278 stars 39 forks source link

Questions about reproducing results on VID #79

Open DongdongY1 opened 2 months ago

DongdongY1 commented 2 months ago

Hello, I'm trying to train YOLOV to reproduce the result on VID. I think your workflow would be

Train coco-pretrained YOLOX by DET
connect YOLOX with FAM and train by VID

However, if the provided YOLOX weights was used to be the baseline, I suppose it should already trained on DET&VID. Then if I download the YOLOX weight and run the cmd

python tools/vid_train.py -f exps/yolov/yolov_s.py -c weights/yoloxs_vid.pth --fp16

Is it means that the model would train on DET&VID twice? And, running this line results in a 7-epoch training, which seems to be DET training phase. Will VID phase automatically start following it?

DongdongY1 commented 2 months ago

I also noticed that there is a time embedding generating function which is not utilized.
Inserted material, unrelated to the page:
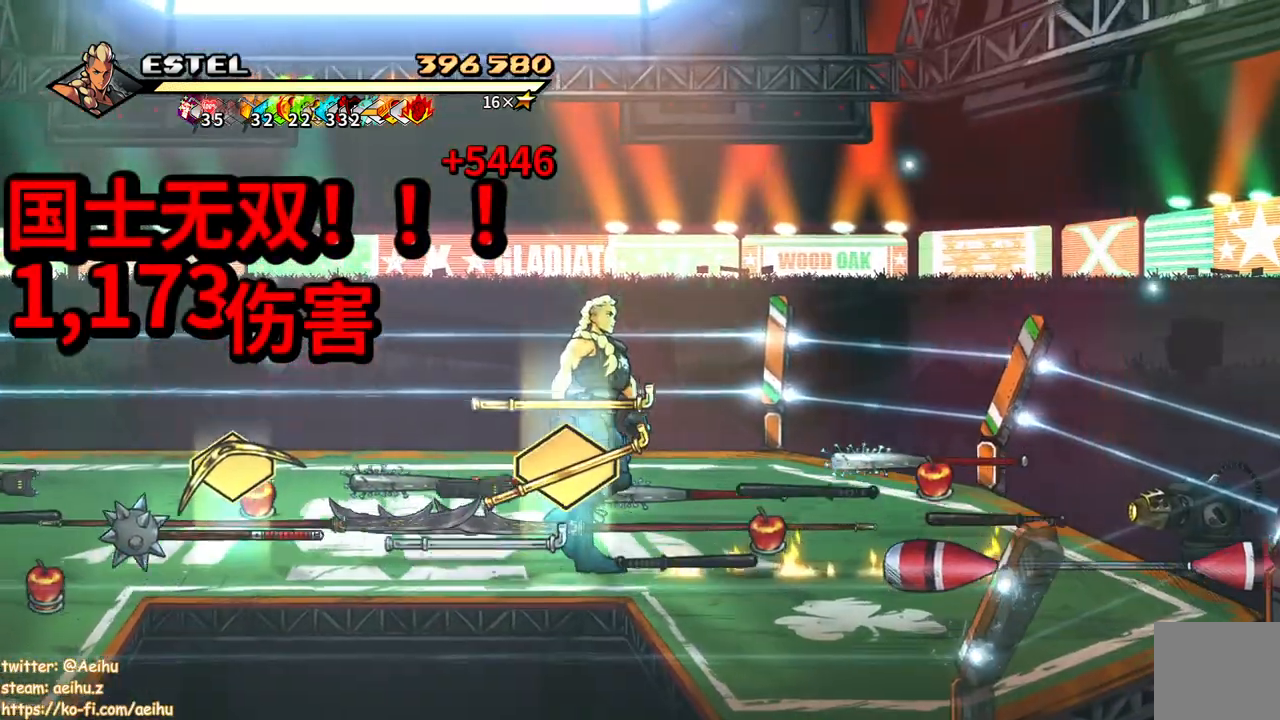
{"buttons": ["DPAD_DOWN", "DPAD_RIGHT"], "events": [[400, "DPAD_DOWN", "down"]]}
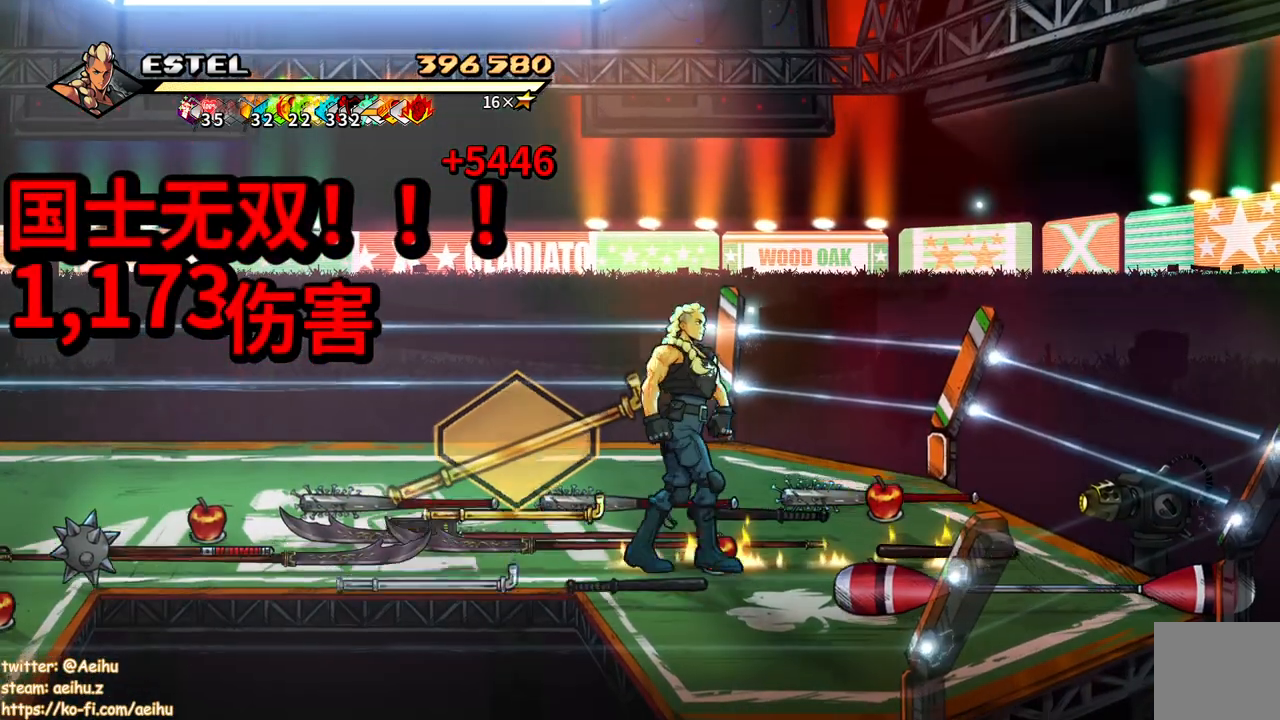
{"buttons": ["DPAD_UP", "DPAD_LEFT"], "events": [[250, "DPAD_DOWN", "up"], [350, "DPAD_UP", "down"], [367, "DPAD_RIGHT", "up"], [433, "DPAD_LEFT", "down"]]}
In the paper you mentioned "The positional information is not embedded, because the locations in a long temporal range would not be helpful as claimed in (Chen et al. 2020)." I'm wondering if you've done experiments to verify this, as I am trying to add time embedding to further improve the model.

DongdongY1 commented 2 months ago

Update: I finished training using the cmd above and got 76.27%mAP which I think is roughtly the same to the table.

YuHengsss commented 2 months ago

Update: I finished training using the cmd above and got 76.27%mAP which I think is roughtly the same to the table.

try setting reference frame number to 32, you may get a higher AP50.

DongdongY1 commented 2 months ago

Update: I finished training using the cmd above and got 76.27%mAP which I think is roughtly the same to the table.

try setting reference frame number to 32, you may get a higher AP50.

Thanks, still I have confusions as above. Could you give some explanations?